* **WHAT YOU HAVE TO DO**:
In the entries, find all lines that hold the word "Datetime" and copy them.

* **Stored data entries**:
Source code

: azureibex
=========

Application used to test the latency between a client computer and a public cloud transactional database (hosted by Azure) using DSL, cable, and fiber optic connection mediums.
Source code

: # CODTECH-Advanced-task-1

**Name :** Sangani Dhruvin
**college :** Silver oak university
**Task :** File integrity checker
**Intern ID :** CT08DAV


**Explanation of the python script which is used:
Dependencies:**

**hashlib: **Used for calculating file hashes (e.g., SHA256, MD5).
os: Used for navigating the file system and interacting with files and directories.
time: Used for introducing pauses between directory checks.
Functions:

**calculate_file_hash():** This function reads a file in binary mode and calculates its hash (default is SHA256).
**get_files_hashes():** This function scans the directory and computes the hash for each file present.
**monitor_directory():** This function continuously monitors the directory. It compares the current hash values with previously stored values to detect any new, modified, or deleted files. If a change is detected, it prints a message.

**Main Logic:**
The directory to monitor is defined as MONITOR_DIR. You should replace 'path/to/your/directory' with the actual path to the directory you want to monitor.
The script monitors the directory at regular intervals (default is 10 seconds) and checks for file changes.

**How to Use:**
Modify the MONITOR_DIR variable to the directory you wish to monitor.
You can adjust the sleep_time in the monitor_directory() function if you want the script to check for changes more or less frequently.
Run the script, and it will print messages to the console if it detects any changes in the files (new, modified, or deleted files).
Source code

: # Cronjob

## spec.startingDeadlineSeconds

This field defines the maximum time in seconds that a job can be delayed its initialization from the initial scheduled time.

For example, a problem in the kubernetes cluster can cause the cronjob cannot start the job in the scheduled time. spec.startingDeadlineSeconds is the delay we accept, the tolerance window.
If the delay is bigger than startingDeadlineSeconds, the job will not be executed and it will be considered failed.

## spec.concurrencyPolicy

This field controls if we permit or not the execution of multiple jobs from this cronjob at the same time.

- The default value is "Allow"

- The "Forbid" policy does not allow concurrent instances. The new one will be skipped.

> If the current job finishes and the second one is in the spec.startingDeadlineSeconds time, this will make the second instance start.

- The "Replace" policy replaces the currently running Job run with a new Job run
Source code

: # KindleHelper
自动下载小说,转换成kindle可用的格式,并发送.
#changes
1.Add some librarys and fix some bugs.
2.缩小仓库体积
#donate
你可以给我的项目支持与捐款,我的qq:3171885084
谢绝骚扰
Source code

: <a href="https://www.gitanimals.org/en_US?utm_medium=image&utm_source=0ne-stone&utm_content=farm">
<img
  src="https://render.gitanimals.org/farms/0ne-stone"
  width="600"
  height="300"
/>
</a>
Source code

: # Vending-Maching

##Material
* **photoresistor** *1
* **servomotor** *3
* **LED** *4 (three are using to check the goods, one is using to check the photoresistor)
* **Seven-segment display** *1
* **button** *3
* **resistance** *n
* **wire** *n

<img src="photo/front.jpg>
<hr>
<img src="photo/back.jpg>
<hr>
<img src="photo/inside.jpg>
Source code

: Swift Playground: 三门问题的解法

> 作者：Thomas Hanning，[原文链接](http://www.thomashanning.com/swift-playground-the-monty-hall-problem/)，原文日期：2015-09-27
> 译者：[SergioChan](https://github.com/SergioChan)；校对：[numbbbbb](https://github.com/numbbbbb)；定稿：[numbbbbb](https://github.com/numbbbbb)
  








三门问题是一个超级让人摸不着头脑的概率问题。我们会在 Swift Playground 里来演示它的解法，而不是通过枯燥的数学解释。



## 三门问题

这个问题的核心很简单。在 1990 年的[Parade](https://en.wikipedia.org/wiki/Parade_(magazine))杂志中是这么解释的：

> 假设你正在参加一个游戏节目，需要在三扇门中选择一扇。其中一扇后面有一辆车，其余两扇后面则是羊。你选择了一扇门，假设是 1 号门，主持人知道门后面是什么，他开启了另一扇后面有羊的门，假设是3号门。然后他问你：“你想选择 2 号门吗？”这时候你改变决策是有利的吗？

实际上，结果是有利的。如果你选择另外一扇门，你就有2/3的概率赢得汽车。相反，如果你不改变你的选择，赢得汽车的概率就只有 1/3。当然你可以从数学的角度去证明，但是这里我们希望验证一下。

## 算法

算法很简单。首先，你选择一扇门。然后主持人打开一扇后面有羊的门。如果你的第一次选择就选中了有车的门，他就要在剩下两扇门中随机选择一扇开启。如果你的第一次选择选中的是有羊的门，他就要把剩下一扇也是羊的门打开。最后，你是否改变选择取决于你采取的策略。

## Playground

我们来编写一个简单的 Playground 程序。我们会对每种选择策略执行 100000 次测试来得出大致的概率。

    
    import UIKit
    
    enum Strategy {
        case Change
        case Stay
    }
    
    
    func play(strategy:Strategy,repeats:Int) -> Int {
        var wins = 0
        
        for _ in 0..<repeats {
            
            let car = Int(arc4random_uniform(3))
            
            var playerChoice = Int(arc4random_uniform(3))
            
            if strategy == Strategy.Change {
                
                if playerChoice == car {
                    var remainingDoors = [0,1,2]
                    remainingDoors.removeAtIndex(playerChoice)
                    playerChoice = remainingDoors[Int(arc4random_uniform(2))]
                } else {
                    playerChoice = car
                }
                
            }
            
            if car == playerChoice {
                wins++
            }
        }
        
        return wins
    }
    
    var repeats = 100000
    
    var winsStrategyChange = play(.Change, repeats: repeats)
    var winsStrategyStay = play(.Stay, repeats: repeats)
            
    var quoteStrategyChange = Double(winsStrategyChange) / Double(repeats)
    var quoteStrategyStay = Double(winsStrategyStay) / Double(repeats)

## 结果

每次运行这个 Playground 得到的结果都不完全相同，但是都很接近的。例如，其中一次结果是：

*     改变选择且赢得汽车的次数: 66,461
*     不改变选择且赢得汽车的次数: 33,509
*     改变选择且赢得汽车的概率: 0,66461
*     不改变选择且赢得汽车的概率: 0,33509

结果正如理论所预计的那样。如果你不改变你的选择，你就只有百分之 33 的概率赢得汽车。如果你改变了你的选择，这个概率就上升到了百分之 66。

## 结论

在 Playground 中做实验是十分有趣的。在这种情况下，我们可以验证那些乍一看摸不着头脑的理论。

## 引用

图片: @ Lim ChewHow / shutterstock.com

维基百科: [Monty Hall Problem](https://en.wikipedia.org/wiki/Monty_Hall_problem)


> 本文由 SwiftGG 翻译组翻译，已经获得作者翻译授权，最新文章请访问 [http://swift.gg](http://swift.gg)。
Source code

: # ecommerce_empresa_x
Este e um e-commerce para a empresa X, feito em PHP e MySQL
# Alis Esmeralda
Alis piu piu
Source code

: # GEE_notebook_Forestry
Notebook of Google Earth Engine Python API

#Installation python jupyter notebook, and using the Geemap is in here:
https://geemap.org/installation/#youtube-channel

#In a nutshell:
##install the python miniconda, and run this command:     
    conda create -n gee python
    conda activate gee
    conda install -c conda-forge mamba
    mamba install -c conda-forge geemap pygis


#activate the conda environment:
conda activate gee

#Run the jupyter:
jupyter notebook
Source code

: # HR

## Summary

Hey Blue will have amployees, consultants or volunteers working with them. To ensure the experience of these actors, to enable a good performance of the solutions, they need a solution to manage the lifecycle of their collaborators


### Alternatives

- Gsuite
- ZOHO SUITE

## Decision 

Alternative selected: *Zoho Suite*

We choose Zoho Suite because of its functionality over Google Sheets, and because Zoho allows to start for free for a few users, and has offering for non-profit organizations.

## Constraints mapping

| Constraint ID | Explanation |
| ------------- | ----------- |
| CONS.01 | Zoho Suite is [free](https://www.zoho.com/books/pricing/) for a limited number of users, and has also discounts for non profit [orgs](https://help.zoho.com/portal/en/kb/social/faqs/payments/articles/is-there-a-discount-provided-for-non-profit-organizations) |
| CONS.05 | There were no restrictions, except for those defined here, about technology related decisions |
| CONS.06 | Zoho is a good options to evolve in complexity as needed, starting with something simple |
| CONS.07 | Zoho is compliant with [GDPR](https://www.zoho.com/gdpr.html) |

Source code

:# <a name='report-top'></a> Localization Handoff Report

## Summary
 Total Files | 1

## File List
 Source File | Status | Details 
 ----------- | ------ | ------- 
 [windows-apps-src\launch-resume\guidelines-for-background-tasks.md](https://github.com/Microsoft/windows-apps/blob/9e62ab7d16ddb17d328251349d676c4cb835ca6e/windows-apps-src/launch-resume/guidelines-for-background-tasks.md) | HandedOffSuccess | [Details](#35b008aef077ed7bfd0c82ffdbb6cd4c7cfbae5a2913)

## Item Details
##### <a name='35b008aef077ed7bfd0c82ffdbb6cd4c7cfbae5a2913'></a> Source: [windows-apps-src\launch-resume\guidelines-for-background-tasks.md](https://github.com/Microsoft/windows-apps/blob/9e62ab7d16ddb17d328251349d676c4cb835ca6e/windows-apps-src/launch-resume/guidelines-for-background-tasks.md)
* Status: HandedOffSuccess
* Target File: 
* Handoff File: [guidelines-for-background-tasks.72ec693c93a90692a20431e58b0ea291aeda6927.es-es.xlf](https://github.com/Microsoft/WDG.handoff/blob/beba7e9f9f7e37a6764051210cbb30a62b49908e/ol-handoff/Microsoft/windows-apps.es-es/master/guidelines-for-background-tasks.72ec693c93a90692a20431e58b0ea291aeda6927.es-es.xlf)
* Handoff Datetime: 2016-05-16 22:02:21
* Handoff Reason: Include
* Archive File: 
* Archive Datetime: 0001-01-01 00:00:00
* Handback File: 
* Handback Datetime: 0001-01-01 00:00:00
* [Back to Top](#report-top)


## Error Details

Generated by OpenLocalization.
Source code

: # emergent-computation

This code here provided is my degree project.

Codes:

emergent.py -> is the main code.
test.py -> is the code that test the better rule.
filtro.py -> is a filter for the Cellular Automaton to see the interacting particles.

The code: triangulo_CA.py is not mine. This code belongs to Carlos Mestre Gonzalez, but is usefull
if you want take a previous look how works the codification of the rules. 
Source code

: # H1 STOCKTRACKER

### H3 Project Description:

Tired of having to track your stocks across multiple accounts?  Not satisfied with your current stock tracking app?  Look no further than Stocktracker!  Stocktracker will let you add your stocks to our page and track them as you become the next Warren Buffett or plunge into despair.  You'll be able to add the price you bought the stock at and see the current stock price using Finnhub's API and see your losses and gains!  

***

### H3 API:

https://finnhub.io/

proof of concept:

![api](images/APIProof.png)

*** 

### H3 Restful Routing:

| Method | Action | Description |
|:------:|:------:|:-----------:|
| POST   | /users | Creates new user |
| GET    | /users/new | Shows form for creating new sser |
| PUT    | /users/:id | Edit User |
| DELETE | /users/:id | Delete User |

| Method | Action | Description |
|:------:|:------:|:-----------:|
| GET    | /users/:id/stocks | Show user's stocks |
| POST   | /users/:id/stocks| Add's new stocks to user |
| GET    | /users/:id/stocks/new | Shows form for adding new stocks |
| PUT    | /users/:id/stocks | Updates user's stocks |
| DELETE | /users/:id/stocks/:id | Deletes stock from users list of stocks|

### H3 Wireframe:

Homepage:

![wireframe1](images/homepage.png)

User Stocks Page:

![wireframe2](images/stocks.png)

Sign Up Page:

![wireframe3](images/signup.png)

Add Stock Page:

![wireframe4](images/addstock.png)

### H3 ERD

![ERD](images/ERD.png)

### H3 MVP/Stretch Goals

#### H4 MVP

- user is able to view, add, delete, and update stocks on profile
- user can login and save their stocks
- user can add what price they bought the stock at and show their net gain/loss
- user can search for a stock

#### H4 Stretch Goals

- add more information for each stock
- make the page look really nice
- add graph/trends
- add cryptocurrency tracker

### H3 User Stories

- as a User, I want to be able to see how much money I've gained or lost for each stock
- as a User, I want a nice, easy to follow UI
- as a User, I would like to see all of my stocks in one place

* **EXERCISE RESULT**:
* Handoff Datetime: 2016-05-16 22:02:21
* Archive Datetime: 0001-01-01 00:00:00
* Handback Datetime: 0001-01-01 00:00:00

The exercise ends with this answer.